Woods, 50 anos, é a figura mais influente do golfe e tornou-se tão reconhecido quanto qualquer atleta no mundo. A primeira pessoa de ascendência negra a vencer o Masters em 1997, ele cativou os fãs do golfe com recordes que provavelmente nunca serão quebrados.
Mas seus ferimentos o impediram de realizar mais, incluindo os sofridos em um acidente de carro em 2021 que danificou tanto sua perna direita que os médicos consideraram a amputação.
Neste último acidente, Woods concordou com um teste de bafômetro, que não mostrou sinais de álcool, mas recusou um teste de urina, disseram as autoridades.

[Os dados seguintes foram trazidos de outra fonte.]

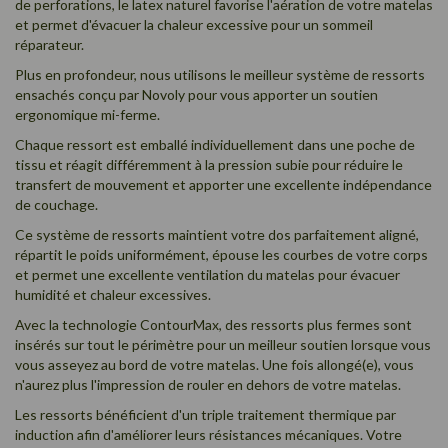
de perforations, le latex naturel favorise l'aération de votre matelas
et permet d'évacuer la chaleur excessive pour un sommeil
réparateur.
Plus en profondeur, nous utilisons le meilleur système de
ressorts
ensachés
conçu par Novoly pour vous apporter un soutien
ergonomique mi-ferme.
Chaque ressort est emballé individuellement dans une poche de
tissu et réagit différemment à la pression subie pour réduire le
transfert de mouvement et apporter une excellente indépendance
de couchage.
Ce système de ressorts maintient votre dos parfaitement aligné,
répartit le poids uniformément, épouse les courbes de votre corps
et
permet une excellente ventilation du matelas pour évacuer
humidité et chaleur excessives.
Avec la technologie ContourMax, des ressorts plus fermes sont
insérés sur tout le périmètre pour un meilleur soutien lorsque vous
vous asseyez au bord de votre matelas. Une fois allongé(e), vous
n'aurez plus l'impression de rouler en dehors de votre matelas.
Les ressorts bénéficient d'un triple traitement thermique par
induction afin d'améliorer leurs résistances mécaniques. Votre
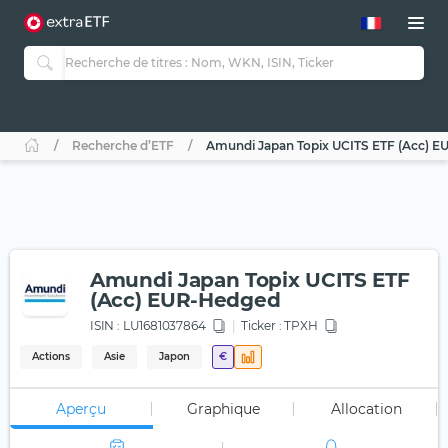
Recherche d’ETF
Amundi Japan Topix UCITS ETF (Acc) 
Amundi Japan Topix UCITS ETF
(Acc) EUR-Hedged
ISIN :
LU1681037864
Ticker :
TPXH
Actions
Asie
Japon
€
Aperçu
Graphique
Allocation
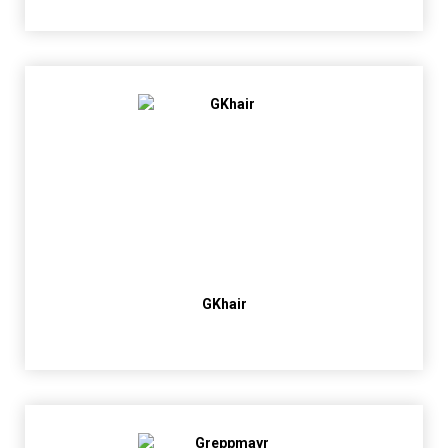
GKhair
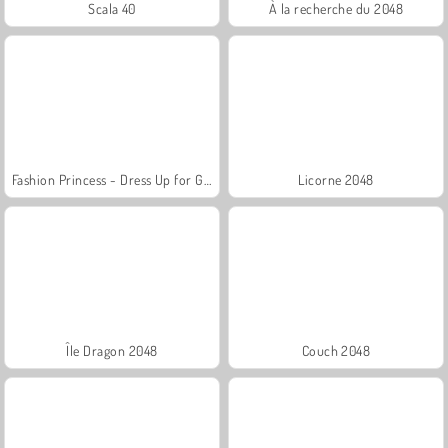
Scala 40
À la recherche du 2048
Fashion Princess - Dress Up for Girls
Licorne 2048
Île Dragon 2048
Couch 2048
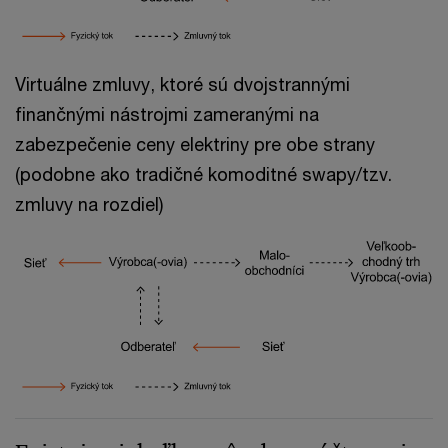
Virtuálne zmluvy, ktoré sú dvojstrannými
finančnými nástrojmi zameranými na
zabezpečenie ceny elektriny pre obe strany
(podobne ako tradičné komoditné swapy/tzv.
zmluvy na rozdiel)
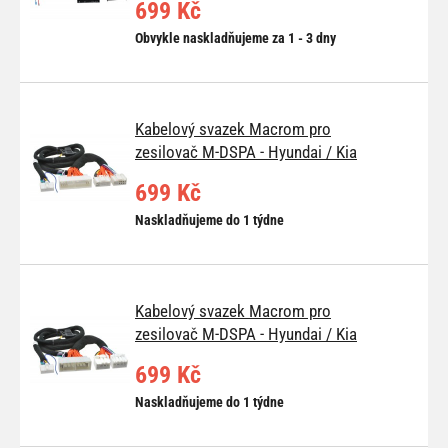
699 Kč
Obvykle naskladňujeme za 1 - 3 dny
Kabelový svazek Macrom pro
zesilovač M-DSPA - Hyundai / Kia
699 Kč
Naskladňujeme do 1 týdne
Kabelový svazek Macrom pro
zesilovač M-DSPA - Hyundai / Kia
699 Kč
Naskladňujeme do 1 týdne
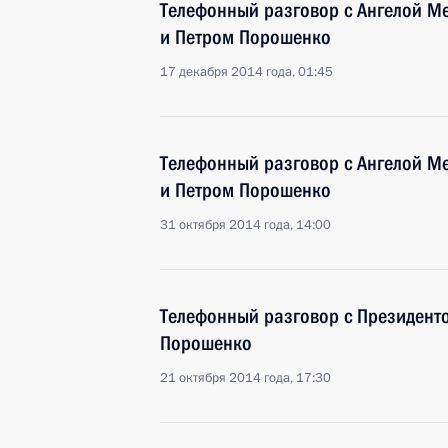
Телефонный разговор с Ангелой М
и Петром Порошенко
17 декабря 2014 года, 01:45
Телефонный разговор с Ангелой М
и Петром Порошенко
31 октября 2014 года, 14:00
Телефонный разговор с Президент
Порошенко
21 октября 2014 года, 17:30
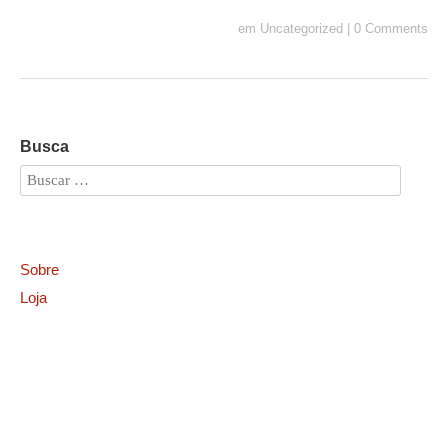
em
Uncategorized
|
0 Comments
Busca
Sobre
Loja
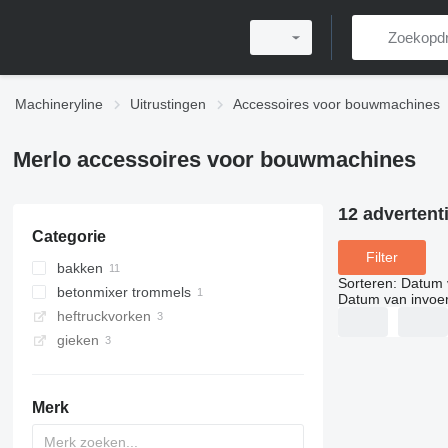
Machineryline
Uitrustingen
Accessoires voor bouwmachines
Merlo accessoires voor bouwmachines
12 advertent
Categorie
Filter
bakken
Sorteren
:
Datum 
betonmixer trommels
voorladerbakken
Datum van invoe
heftruckvorken
egalisatiebaken
gieken
breekbakken
aanbouw betonmixers
Merk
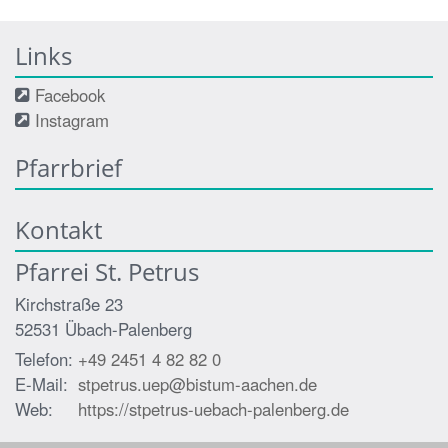
Links
Facebook
Instagram
Pfarrbrief
Kontakt
Pfarrei St. Petrus
Kirchstraße 23
52531
Übach-Palenberg
Telefon:
+49 2451 4 82 82 0
E-Mail:
stpetrus.uep@bistum-aachen.de
Web:
https://stpetrus-uebach-palenberg.de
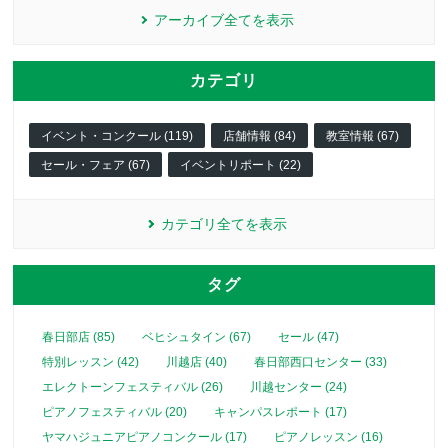
アーカイブ全てを表示
カテゴリ
イベント・コンクール (119)
店舗情報 (84)
教室情報 (67)
セール・フェア (67)
イベントリポート (22)
カテゴリ全てを表示
タグ
春日部店 (85)
ベヒシュタイン (67)
セール (47)
特別レッスン (42)
川越店 (40)
春日部西口センター (33)
エレクトーンフェスティバル (26)
川越センター (24)
ピアノフェスティバル (20)
キャンパスレポート (17)
ヤマハジュニアピアノコンクール (17)
ピアノレッスン (16)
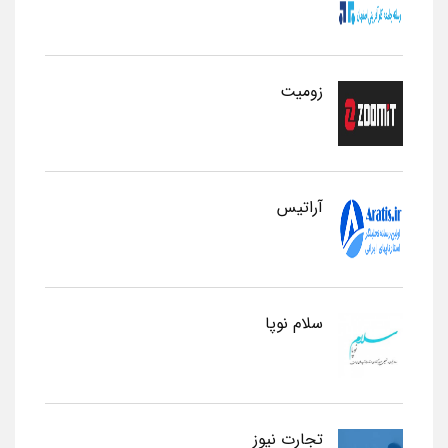
زومیت
آراتیس
سلام نوپا
تجارت نیوز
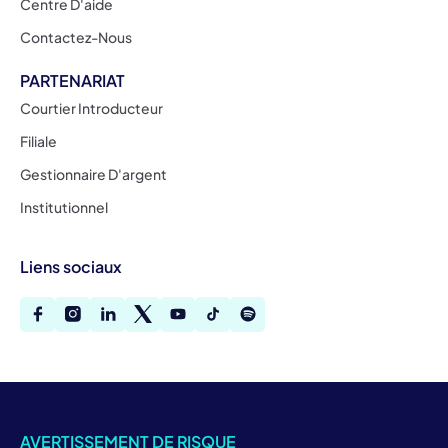
Centre D'aide
Contactez-Nous
PARTENARIAT
Courtier Introducteur
Filiale
Gestionnaire D'argent
Institutionnel
Liens sociaux
AVERTISSEMENT DE RISQUE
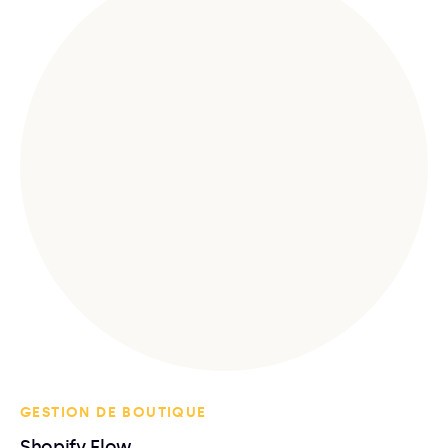
GESTION DE BOUTIQUE
Shopify Flow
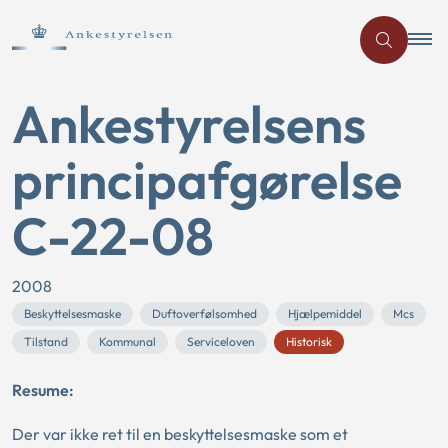
Ankestyrelsens
principafgørelse
C-22-08
2008
Beskyttelsesmaske
Duftoverfølsomhed
Hjælpemiddel
Mcs
Tilstand
Kommunal
Serviceloven
Historisk
Resume:
Der var ikke ret til en beskyttelsesmaske som et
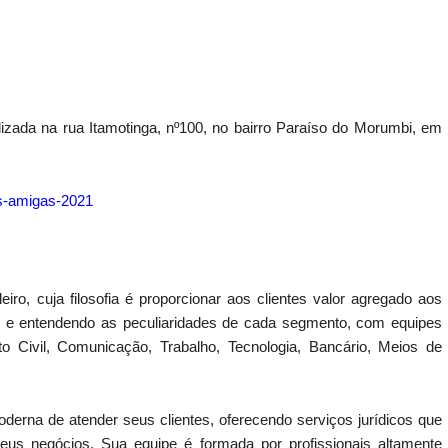
izada na rua Itamotinga, nº100, no bairro Paraíso do Morumbi, em
s-amigas-2021
ro, cuja filosofia é proporcionar aos clientes valor agregado aos
e e entendendo as peculiaridades de cada segmento, com equipes
eito Civil, Comunicação, Trabalho, Tecnologia, Bancário, Meios de
na de atender seus clientes, oferecendo serviços jurídicos que
eus negócios. Sua equipe é formada por profissionais altamente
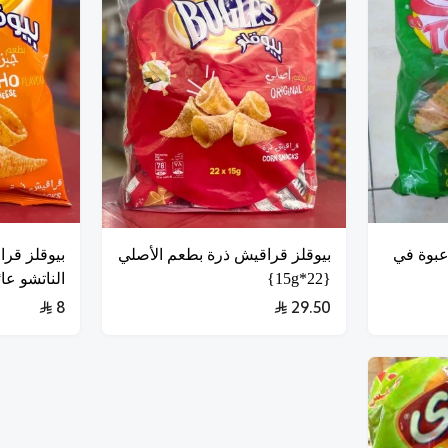
سالي كمون ليمون /21عبوة في
بيوقلز قراقيش ذرة بطعم الأصلي
بيوقلز قر
{22*15g}
الناتشو عائلي
8
29.50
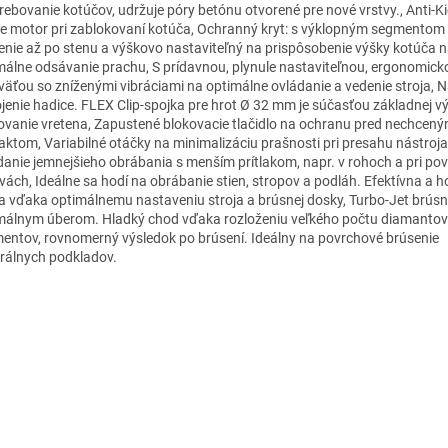
rebovanie kotúčov, udržuje póry betónu otvorené pre nové vrstvy., Anti-K
e motor pri zablokovaní kotúča, Ochranný kryt: s výklopným segmentom
enie až po stenu a výškovo nastaviteľný na prispôsobenie výšky kotúča 
málne odsávanie prachu, S prídavnou, plynule nastaviteľnou, ergonomick
väťou so zníženými vibráciami na optimálne ovládanie a vedenie stroja, 
ojenie hadice. FLEX Clip-spojka pre hrot Ø 32 mm je súčasťou základnej v
ovanie vretena, Zapustené blokovacie tlačidlo na ochranu pred nechcen
aktom, Variabilné otáčky na minimalizáciu prašnosti pri presahu nástroja,
danie jemnejšieho obrábania s menším prítlakom, napr. v rohoch a pri po
vách, Ideálne sa hodí na obrábanie stien, stropov a podláh. Efektívna a
a vďaka optimálnemu nastaveniu stroja a brúsnej dosky, Turbo-Jet brúsn
málnym úberom. Hladký chod vďaka rozloženiu veľkého počtu diamanto
entov, rovnomerný výsledok po brúsení. Ideálny na povrchové brúsenie
rálnych podkladov.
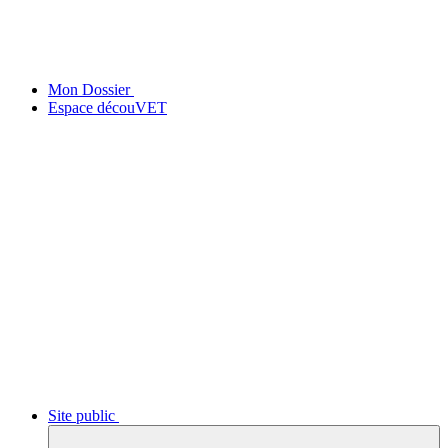
Mon Dossier
Espace découVET
Site public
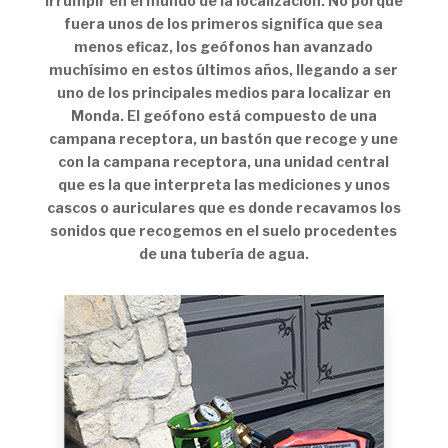
irrumpir en el mundo de la localización. No porque
fuera unos de los primeros signifíca que sea
menos eficaz, los geófonos han avanzado
muchísimo en estos últimos años, llegando a ser
uno de los principales medios para localizar en
Monda. El geófono está compuesto de una
campana receptora, un bastón que recoge y une
con la campana receptora, una unidad central
que es la que interpreta las mediciones y unos
cascos o auriculares que es donde recavamos los
sonidos que recogemos en el suelo procedentes
de una tubería de agua.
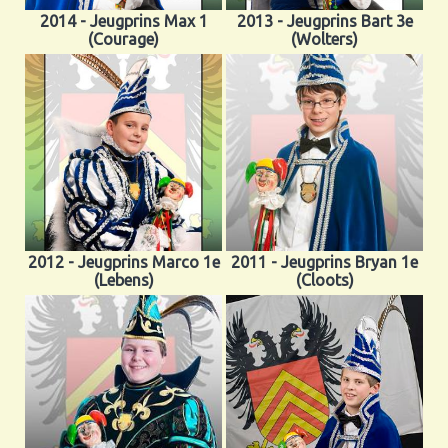
2014 - Jeugprins Max 1
2013 - Jeugprins Bart 3e
(Courage)
(Wolters)
2012 - Jeugprins Marco 1e
2011 - Jeugprins Bryan 1e
(Lebens)
(Cloots)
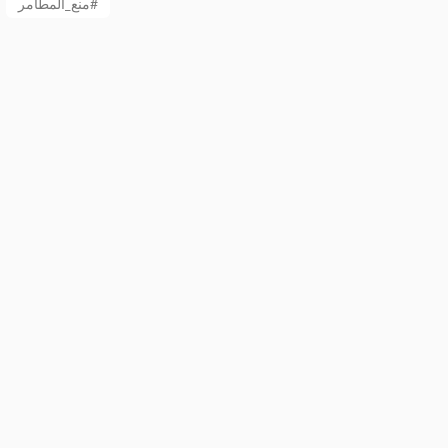
منع_المطامر#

Ele foi preso e libertado sob fiança oito horas depois.
Ninguém do lado de Woods ou do PGA Tour – ele faz parte do conselho e é o presidente do comitê que está remodelando o modelo de competição – fez comentários desde sua prisão.
Woods, que esteve envolvido em muitos acidentes ao longo dos anos, é acusado de dirigir alcoolizado, de danos materiais e de recusa em se submeter a um teste legal. O acordo está agendado para 23 de abril. Os registros judiciais on-line não listam um advogado para ele.
Sob uma mudança na lei da Flórida no ano passado, recusar o pedido de um policial para fazer um exame de bafômetro, sangue ou urina tornou-se uma contravenção, mesmo para uma primeira infração.